### [Stated goal]
Put the record lines into a Markdown table with columns named Row and Record line, beginning at the line that contains "country: Brazil" and stopping after the line that contains "collectors: J. F. Rock". Number each row and omit blank lines.

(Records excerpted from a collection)
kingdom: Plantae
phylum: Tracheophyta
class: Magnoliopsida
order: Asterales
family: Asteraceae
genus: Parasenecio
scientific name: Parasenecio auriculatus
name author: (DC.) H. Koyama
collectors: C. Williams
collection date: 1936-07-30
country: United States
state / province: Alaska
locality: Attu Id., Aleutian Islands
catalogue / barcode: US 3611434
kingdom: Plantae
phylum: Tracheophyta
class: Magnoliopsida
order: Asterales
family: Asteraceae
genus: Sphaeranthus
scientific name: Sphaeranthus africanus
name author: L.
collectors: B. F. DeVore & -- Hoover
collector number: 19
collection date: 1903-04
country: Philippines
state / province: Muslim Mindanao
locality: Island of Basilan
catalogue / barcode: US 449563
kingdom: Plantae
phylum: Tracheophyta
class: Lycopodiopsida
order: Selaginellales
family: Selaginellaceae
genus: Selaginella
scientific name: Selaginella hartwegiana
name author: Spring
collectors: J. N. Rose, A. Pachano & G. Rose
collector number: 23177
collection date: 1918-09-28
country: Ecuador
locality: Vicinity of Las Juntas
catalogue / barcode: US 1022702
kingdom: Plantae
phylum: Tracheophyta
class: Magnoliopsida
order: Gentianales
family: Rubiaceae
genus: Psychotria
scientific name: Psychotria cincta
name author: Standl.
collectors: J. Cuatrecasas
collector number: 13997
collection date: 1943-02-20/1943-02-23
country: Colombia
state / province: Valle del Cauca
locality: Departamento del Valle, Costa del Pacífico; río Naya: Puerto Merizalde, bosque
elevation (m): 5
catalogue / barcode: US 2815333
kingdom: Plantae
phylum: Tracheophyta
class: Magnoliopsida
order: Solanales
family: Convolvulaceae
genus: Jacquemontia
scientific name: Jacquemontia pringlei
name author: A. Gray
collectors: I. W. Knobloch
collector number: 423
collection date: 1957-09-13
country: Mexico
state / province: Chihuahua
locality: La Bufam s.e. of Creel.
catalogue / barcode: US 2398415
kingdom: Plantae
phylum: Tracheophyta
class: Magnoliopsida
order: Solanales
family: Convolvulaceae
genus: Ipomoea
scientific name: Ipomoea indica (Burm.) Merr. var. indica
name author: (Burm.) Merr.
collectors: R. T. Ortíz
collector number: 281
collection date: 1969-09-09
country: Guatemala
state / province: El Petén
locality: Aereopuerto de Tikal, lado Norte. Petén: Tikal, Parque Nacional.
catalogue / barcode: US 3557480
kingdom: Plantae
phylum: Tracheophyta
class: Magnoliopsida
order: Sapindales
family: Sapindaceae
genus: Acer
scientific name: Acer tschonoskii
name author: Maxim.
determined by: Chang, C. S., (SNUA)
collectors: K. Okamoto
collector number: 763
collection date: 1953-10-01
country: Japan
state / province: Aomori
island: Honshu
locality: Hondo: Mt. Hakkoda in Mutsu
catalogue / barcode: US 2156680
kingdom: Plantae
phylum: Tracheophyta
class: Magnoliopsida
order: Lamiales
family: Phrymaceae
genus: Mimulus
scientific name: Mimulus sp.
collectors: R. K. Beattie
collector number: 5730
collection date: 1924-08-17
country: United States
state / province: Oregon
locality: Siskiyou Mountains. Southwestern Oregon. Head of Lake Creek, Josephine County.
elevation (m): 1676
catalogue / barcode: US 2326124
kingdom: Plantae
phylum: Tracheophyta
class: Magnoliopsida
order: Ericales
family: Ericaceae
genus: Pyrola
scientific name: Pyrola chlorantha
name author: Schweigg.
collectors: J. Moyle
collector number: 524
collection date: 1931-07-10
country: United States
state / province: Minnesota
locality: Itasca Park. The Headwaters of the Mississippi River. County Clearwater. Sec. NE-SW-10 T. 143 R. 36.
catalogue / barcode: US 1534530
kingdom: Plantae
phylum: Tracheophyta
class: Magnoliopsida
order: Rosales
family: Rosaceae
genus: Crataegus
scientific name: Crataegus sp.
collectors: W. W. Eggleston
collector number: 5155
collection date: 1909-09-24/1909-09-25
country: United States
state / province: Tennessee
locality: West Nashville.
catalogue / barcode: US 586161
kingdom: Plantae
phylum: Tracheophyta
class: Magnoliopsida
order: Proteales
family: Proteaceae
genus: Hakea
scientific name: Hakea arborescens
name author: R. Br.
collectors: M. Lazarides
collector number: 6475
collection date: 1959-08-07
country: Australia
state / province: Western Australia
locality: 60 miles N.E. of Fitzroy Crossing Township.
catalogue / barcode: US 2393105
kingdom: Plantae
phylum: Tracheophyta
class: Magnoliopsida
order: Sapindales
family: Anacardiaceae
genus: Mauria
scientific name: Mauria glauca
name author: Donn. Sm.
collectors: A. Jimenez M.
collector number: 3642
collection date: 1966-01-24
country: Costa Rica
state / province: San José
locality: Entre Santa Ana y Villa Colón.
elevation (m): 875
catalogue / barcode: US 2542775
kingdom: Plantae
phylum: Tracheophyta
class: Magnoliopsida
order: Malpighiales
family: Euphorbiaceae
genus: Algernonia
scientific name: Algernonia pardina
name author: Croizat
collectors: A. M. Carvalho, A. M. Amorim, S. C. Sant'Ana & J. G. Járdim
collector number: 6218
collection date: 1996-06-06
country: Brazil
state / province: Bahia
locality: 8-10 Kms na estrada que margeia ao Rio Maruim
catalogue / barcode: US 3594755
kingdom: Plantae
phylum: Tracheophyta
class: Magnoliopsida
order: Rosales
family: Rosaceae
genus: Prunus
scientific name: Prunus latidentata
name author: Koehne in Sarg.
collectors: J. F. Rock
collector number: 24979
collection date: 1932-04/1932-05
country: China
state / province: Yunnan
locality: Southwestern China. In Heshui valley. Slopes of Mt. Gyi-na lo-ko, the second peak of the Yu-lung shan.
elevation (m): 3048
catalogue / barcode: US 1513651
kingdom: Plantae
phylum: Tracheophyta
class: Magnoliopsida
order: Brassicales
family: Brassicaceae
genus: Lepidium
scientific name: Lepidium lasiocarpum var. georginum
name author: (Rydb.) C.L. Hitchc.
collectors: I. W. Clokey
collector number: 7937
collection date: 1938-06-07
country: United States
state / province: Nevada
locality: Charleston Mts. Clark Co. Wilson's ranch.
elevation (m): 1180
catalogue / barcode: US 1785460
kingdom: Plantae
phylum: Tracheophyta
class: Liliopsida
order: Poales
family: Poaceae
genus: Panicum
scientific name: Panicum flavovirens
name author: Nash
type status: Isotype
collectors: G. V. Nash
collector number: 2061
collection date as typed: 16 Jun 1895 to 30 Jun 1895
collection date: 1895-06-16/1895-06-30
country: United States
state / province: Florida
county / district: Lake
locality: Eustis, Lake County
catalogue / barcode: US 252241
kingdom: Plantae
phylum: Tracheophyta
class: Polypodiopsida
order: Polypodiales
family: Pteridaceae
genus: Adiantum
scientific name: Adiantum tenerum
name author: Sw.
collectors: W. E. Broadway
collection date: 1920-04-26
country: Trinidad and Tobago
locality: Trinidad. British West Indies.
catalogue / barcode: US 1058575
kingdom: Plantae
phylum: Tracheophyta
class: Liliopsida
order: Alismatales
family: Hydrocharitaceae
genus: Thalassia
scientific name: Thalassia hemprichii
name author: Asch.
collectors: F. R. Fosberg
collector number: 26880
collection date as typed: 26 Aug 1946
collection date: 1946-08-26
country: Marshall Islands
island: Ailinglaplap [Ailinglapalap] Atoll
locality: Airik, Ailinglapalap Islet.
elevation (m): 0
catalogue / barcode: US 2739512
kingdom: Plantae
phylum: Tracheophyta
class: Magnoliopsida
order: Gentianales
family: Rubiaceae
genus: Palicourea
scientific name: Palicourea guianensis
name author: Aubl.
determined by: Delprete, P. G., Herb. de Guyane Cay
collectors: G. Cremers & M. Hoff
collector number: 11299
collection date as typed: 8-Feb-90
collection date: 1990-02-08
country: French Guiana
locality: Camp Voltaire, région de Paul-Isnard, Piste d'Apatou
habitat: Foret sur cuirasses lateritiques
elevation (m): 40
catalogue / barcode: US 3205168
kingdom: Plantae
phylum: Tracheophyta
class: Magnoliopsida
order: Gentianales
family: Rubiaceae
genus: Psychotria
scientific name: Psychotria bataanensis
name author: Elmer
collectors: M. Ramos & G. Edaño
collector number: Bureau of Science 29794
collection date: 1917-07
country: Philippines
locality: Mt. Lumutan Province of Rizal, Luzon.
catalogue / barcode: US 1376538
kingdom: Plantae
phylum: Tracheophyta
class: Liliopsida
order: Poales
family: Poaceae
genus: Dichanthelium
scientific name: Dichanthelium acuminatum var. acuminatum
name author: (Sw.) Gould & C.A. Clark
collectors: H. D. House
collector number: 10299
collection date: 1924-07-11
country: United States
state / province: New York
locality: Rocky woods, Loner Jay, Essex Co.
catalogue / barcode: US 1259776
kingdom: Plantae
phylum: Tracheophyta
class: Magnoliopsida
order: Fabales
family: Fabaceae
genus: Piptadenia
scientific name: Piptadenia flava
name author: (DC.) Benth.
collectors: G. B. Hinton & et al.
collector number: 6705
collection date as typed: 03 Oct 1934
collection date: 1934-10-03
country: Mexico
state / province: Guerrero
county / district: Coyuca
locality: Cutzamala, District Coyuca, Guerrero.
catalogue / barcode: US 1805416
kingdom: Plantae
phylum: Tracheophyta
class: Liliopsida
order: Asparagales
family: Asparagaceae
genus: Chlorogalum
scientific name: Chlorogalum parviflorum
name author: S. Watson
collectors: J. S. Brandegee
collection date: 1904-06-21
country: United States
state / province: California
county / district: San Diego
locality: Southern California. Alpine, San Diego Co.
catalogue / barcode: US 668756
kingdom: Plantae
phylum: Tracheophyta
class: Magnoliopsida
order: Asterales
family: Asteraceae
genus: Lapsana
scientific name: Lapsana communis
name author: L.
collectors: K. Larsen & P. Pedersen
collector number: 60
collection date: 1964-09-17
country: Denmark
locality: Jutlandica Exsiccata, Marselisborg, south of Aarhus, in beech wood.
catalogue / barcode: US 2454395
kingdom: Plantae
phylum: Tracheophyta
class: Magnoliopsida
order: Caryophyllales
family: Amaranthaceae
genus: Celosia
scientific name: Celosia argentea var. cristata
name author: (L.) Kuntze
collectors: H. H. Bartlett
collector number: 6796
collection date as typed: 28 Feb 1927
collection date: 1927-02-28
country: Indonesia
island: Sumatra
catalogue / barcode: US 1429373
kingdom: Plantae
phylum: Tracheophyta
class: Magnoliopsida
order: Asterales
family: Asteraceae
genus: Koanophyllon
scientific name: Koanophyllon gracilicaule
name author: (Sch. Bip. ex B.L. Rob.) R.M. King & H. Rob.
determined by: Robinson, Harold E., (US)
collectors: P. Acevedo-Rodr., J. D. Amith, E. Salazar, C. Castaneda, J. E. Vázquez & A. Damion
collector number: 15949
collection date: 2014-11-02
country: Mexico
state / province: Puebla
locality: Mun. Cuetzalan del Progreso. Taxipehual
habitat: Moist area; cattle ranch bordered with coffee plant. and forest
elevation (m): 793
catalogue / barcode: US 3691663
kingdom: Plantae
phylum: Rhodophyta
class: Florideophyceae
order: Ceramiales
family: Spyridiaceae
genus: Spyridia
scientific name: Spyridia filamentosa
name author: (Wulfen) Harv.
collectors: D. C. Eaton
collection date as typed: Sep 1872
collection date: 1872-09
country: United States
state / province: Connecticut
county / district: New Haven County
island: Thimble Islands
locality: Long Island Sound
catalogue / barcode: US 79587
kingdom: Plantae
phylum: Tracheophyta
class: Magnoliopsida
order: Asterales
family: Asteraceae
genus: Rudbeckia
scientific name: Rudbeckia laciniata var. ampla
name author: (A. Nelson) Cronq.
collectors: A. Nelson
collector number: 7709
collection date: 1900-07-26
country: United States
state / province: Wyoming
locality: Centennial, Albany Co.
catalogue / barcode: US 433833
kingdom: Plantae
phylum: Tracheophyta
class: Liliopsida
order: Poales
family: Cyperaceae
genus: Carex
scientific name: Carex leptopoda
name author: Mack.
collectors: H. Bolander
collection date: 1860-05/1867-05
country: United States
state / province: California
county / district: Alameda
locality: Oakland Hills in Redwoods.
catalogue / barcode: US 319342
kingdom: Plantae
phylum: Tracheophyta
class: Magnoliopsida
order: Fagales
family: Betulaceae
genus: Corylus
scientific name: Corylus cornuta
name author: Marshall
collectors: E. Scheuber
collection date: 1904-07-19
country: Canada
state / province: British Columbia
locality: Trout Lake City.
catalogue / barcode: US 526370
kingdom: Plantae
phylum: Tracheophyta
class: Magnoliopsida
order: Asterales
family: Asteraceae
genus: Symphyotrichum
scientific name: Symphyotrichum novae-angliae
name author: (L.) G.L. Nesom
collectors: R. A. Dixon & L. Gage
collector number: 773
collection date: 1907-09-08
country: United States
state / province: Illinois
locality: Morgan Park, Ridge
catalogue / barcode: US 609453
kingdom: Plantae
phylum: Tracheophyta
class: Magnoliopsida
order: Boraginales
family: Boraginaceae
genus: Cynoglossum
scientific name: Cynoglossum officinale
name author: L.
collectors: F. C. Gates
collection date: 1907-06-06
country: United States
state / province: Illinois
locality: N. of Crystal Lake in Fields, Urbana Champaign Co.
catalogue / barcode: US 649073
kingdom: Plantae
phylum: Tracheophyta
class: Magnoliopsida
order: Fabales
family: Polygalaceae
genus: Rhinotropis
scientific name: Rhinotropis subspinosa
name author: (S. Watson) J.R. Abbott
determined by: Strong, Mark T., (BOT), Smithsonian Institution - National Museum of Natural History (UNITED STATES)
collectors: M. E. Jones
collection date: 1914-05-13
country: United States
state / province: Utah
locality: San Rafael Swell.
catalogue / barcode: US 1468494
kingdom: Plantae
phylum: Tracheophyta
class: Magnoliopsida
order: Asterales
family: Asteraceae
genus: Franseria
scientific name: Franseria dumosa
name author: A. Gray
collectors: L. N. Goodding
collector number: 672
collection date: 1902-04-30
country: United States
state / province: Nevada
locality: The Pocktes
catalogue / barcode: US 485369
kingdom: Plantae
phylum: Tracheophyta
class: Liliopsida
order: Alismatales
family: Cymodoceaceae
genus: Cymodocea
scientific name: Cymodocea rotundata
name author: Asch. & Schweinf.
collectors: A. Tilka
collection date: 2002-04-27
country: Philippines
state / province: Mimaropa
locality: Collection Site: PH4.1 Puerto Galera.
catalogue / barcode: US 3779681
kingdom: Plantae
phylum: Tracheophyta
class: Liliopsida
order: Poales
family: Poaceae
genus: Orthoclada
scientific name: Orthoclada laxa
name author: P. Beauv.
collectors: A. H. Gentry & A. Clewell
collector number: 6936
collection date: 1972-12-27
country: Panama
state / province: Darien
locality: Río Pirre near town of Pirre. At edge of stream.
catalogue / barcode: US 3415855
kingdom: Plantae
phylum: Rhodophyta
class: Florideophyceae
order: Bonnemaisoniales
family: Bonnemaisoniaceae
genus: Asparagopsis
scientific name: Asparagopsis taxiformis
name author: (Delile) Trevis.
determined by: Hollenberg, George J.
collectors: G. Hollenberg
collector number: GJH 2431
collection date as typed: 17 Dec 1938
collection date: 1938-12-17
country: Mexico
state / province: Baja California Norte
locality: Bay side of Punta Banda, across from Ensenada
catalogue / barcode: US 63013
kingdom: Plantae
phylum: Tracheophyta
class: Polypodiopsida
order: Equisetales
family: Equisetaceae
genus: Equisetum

### [Completed exercise]
| Row | Record line |
|---|---|
| 1 | country: Brazil |
| 2 | state / province: Bahia |
| 3 | locality: 8-10 Kms na estrada que margeia ao Rio Maruim |
| 4 | catalogue / barcode: US 3594755 |
| 5 | kingdom: Plantae |
| 6 | phylum: Tracheophyta |
| 7 | class: Magnoliopsida |
| 8 | order: Rosales |
| 9 | family: Rosaceae |
| 10 | genus: Prunus |
| 11 | scientific name: Prunus latidentata |
| 12 | name author: Koehne in Sarg. |
| 13 | collectors: J. F. Rock |